═══ PROVIDED TEXT

Case Details
- Citation: [2020] SGCA 79
- Court: Court of Appeal of the Republic of Singapore
- Decision Date: 17 August 2020
- Coram: Judith Prakash JA, Belinda Ang Saw Ean J, Woo Bih Li J
- Case Number: Civil Appeal No 222 of 2019
- Hearing Date(s): 17 July 2020
- Appellant: Samsung C&T Corporation
- Respondent: Soon Li Heng Civil Engineering Pte Ltd
- Counsel for Appellant: Lee Peng Khoon Edwin and Er Hwee Lee Danna Dolly (Eldan Law LLP)
- Counsel for Respondent: Poon Guokun Nicholas and Choy Chee Yean (Breakpoint LLC)
- Practice Areas: Credit and Security; Performance bond; Unconscionability; Construction Law
Summary
The decision in Samsung C&T Corporation v Soon Li Heng Civil Engineering Pte Ltd [2020] SGCA 79 represents a seminal clarification of the intersection between the statutory adjudication regime under the Building and Construction Industry Security of Payment Act (Cap 30B, 2006 Rev Ed) ("SOPA") and the equitable doctrine of unconscionability as it applies to performance bonds. The Court of Appeal was tasked with determining whether a beneficiary of a performance bond acts unconscionably when it makes a call on that bond to recover sums that would effectively negate the outcome of a prior adjudication determination ("AD"), before the underlying dispute has been finally resolved through litigation or arbitration.
The dispute arose from a subcontract for excavation and disposal works on the Thomson-East Coast Line project. Following an adjudication determination in favour of the subcontractor, Soon Li Heng Civil Engineering Pte Ltd ("SLH"), the main contractor, Samsung C&T Corporation ("Samsung"), paid the adjudicated sum but subsequently attempted to call on a performance bond. Samsung's justification for the call was an alleged overpayment discovered through "new evidence" regarding disposal quantities. SLH successfully obtained an injunction in the High Court to restrain the call, a decision which Samsung appealed to the Court of Appeal.
The Court of Appeal dismissed the appeal, establishing a clear ratio: it is unconscionable for a party to call on a performance bond in circumstances where the effect of doing so is to negate an AD prior to any final determination of the dispute. This holding is anchored in the "temporary finality" principle embodied in Section 21 of the Building and Construction Industry Security of Payment Act. The Court emphasized that the statutory purpose of SOPA—to facilitate cash flow through an interim but binding payment mechanism—would be undermined if a party could unilaterally reverse the cash flow via a performance bond call based on the same or similar grounds already ventilated (or available to be ventilated) during adjudication.

══════
═══ PROVIDED RECORDS

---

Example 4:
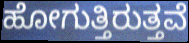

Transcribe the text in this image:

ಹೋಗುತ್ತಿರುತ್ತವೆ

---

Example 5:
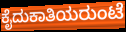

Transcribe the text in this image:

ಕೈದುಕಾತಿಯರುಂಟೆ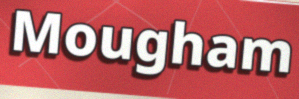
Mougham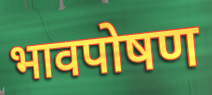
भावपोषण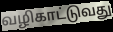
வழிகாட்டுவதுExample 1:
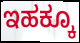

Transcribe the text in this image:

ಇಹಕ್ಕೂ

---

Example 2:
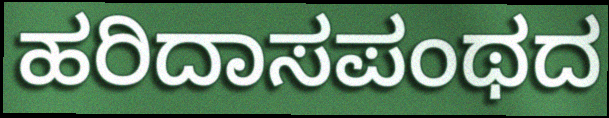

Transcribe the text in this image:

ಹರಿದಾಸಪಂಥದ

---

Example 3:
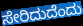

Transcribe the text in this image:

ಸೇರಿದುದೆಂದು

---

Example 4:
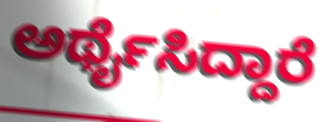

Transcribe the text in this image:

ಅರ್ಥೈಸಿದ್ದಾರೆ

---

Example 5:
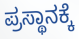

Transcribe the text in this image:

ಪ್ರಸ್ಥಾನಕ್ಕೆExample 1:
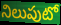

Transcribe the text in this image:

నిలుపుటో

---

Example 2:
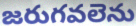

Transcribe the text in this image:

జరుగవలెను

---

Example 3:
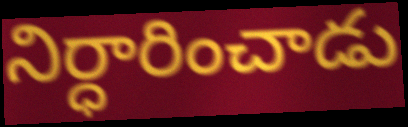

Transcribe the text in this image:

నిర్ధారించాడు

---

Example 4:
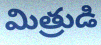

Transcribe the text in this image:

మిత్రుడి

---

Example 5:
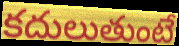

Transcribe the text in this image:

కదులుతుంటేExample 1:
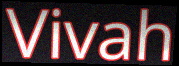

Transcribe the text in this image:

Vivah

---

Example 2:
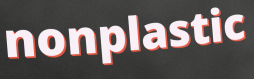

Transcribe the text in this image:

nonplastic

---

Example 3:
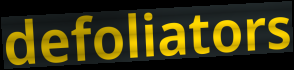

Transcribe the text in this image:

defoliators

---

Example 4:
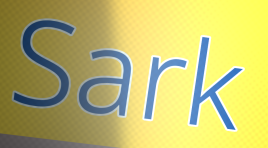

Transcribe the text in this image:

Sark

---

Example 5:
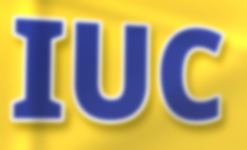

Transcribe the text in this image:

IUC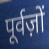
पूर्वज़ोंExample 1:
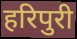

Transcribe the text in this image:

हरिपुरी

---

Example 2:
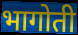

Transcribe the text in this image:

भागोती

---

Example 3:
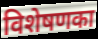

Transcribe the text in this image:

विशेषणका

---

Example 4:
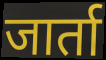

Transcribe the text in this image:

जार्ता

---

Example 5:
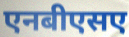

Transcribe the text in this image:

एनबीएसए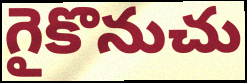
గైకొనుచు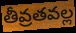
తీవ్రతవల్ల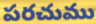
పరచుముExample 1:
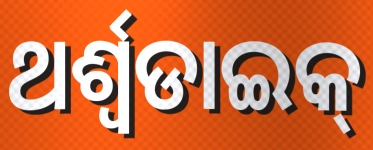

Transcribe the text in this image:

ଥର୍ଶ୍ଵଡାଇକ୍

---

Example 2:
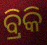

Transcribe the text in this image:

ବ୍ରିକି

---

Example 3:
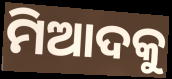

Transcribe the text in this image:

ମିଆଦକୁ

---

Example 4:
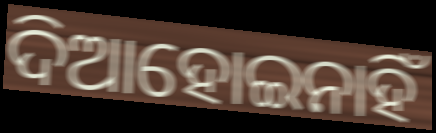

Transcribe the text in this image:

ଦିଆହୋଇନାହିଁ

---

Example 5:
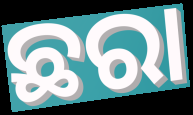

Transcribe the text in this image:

══════
═══ PROVIDED RECORDS

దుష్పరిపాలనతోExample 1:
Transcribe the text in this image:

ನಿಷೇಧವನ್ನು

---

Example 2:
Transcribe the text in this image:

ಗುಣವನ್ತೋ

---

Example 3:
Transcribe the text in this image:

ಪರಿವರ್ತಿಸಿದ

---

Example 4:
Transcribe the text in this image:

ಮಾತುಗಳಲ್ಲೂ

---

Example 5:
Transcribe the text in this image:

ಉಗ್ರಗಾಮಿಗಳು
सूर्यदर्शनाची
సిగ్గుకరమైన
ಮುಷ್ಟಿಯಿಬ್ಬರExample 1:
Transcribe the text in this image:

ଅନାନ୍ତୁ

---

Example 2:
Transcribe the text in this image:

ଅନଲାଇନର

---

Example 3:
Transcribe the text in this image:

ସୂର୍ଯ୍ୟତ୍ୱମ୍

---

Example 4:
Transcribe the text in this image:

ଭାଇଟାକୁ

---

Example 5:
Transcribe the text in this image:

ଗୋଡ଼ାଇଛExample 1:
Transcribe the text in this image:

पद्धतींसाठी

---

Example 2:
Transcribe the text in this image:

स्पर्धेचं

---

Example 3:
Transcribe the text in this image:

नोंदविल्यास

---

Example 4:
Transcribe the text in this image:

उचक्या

══════

GOAL OF THE EXERCISE => Copy the Samsung case summary above exactly, from the words "Case Details" through the words "(Eldan Law LLP)".

OUTPUT =>
Case Details
- Citation: [2020] SGCA 79
- Court: Court of Appeal of the Republic of Singapore
- Decision Date: 17 August 2020
- Coram: Judith Prakash JA, Belinda Ang Saw Ean J, Woo Bih Li J
- Case Number: Civil Appeal No 222 of 2019
- Hearing Date(s): 17 July 2020
- Appellant: Samsung C&T Corporation
- Respondent: Soon Li Heng Civil Engineering Pte Ltd
- Counsel for Appellant: Lee Peng Khoon Edwin and Er Hwee Lee Danna Dolly (Eldan Law LLP)